→ SELECTED EXTRACT:
■ ■ ■
The Day of Data Science
The DCO Data Science team hosted a two-day workshop in RPI to promote the data management and infrastructure we have been working very hard on for DCO. As part of the team, I attended the whole event and met many scientists and scholars from the DCO communities.
This is a very good opportunity for our team to understand how the DCO scientists deal with their data and what their data needs are. In the breakout session in the afternoon of the first day, I joined the DL-DE group, and had a good chat with them about data science. There were some discussions on the data management, and apparently most of them have a very loose “plan” for their data especially the raw ones. They produced spreadsheets out of the raw data, and left them in a poorly archived, hard-to-access way, and worst of all, they don’t have a habit of writing good data management plans, at least not the ones that they would stick to. But the good news is, they had already started to realize the benefit of qualified data management, and they were seeking help from us.
One feedback we got from the scientists about the DCO portal was that it was “rather low priority for people”. They said it did contain helpful information, but people just didn’t go there all the time. They need some sort of pop-up reminders that show up on the desktops such that they could see it without logging in on the portal.
■ ■ ■
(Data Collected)

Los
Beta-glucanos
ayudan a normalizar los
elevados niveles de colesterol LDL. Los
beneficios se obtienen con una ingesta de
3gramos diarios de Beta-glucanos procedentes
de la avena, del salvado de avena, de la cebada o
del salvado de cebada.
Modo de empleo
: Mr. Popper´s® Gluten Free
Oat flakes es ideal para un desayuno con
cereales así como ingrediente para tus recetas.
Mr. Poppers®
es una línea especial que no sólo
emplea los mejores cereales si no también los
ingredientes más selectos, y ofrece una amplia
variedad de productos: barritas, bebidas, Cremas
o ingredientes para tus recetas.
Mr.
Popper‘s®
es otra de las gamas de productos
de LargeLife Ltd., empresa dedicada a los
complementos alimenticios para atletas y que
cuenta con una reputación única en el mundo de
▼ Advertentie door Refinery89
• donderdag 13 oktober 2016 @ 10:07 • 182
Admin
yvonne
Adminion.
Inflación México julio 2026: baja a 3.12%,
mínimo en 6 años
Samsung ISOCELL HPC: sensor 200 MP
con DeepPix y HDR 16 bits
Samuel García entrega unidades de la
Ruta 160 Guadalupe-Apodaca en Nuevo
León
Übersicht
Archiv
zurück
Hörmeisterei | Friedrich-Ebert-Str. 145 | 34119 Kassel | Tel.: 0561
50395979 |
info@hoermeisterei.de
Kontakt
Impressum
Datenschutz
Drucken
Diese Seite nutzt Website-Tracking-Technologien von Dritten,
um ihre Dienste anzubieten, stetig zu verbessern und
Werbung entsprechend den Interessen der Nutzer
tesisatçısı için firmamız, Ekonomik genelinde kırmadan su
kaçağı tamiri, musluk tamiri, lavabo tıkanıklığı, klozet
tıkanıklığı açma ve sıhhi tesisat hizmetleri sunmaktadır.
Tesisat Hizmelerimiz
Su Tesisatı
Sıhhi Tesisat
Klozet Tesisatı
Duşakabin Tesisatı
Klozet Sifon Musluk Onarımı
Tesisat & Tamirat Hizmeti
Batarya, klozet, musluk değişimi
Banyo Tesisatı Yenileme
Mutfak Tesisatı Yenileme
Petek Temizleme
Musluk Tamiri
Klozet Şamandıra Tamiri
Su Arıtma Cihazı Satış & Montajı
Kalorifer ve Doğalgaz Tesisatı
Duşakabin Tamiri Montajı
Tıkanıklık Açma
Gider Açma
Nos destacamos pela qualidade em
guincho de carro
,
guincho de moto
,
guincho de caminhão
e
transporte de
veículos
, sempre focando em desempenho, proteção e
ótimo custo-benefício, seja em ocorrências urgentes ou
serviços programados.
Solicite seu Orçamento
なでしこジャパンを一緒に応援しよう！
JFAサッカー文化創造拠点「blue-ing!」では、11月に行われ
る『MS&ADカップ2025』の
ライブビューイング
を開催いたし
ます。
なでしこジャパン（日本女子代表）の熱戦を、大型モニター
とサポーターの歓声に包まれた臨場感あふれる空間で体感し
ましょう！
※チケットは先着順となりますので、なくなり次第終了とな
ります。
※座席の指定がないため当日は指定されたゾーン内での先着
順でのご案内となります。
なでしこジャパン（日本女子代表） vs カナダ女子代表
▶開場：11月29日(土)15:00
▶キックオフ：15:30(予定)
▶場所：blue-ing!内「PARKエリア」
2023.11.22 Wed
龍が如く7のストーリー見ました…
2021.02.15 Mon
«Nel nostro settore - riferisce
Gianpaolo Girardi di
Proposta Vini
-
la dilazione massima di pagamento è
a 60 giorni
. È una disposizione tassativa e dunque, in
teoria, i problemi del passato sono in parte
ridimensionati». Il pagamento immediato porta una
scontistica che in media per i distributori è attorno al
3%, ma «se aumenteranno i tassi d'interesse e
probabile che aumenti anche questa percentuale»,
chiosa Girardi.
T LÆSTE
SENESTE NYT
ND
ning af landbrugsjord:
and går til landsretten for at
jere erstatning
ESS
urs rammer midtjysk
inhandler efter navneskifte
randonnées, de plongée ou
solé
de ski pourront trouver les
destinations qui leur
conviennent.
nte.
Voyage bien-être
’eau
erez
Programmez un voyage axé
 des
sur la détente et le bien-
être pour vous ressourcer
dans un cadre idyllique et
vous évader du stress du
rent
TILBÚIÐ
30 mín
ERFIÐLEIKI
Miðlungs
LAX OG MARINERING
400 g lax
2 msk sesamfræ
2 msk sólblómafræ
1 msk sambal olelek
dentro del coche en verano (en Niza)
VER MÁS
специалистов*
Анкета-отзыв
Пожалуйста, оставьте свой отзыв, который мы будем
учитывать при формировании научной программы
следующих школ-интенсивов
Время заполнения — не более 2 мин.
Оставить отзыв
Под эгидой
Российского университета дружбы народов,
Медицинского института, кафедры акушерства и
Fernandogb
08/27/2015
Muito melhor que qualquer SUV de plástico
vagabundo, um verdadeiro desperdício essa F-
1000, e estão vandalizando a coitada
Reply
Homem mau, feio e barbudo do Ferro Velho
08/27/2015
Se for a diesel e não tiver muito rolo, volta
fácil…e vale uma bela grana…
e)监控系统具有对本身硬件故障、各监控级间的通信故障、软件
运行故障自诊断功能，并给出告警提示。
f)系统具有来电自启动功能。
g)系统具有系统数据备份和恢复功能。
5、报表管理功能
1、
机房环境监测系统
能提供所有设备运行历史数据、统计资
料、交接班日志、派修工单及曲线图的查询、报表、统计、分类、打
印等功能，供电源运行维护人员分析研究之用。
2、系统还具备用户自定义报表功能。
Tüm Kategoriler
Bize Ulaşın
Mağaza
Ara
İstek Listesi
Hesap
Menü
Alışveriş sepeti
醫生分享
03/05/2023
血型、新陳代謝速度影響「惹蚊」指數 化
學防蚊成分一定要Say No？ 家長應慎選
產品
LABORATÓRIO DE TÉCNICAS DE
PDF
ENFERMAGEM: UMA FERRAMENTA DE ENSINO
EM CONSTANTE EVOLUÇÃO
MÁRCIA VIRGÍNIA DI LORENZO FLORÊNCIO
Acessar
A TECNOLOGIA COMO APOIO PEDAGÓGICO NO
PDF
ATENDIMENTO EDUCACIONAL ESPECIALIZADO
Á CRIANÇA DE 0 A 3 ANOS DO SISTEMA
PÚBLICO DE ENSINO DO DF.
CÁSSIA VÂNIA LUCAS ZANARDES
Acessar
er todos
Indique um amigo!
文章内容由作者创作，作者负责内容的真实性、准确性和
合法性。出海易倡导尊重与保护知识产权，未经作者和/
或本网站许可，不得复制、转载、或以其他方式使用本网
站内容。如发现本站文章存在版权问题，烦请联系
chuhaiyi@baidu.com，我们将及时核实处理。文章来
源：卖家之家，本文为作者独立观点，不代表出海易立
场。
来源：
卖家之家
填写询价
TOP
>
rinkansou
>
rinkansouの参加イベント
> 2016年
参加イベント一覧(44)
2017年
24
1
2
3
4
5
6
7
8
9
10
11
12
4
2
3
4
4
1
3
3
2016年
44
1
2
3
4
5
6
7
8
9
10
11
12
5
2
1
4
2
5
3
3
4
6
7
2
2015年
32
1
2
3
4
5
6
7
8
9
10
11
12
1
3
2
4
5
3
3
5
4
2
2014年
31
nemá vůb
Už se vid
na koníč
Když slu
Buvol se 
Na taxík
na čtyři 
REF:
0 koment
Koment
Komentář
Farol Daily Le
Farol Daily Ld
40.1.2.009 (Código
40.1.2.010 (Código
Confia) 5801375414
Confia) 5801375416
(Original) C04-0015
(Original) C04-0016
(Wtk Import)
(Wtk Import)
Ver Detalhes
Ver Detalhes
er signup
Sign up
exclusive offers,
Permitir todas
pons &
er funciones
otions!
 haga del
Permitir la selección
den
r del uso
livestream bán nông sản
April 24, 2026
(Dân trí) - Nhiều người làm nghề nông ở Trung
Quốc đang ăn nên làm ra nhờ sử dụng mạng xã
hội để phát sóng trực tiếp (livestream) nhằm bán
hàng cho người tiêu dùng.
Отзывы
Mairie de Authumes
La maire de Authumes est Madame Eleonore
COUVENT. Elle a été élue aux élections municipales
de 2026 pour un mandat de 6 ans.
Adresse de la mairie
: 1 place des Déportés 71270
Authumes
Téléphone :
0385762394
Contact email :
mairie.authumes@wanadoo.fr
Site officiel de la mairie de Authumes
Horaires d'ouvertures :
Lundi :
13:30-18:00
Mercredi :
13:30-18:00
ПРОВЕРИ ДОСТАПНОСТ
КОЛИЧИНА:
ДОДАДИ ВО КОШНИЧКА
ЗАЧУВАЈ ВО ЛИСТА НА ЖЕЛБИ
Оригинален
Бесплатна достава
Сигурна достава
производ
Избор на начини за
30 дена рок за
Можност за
■ ■ ■
→ PROBLEMS TO WORK ON:
1) Reproduce a passage of the workshop post word for word, beginning at the words "This is a very" and stopping after "help from us.".
2) Resume the post on the DCO data science workshop, picking up after its final sentence.
The listing bears no relation to the workshop post.

→ ANSWERS FOR THE TASKS:
1)
This is a very good opportunity for our team to understand how the DCO scientists deal with their data and what their data needs are. In the breakout session in the afternoon of the first day, I joined the DL-DE group, and had a good chat with them about data science. There were some discussions on the data management, and apparently most of them have a very loose “plan” for their data especially the raw ones. They produced spreadsheets out of the raw data, and left them in a poorly archived, hard-to-access way, and worst of all, they don’t have a habit of writing good data management plans, at least not the ones that they would stick to. But the good news is, they had already started to realize the benefit of qualified data management, and they were seeking help from us.

2)
Another feature the scientists would very much like to have was the cross dataset searching capability. For example, they were very interested in pulling up all the data about a certain concentration of hydrogen from multiple datasets and databases, and they weren’t able to do this because of the lack of compatible schemas across datasets. This is definitely something interesting but hasn’t got under our radar in our DCO-DS work. Digging into the domain data might not be something easy, but once we establish the model, the power of linked data will reveal itself.
These are just some of the things we talked about in the workshop. All in all, as more and more data get collected in the research activities, scientists have become aware that they really need to get these data in order such that they can make the most of them.On the other hand, we, the data science crew, still have a lot of work to make this world a better data place :-)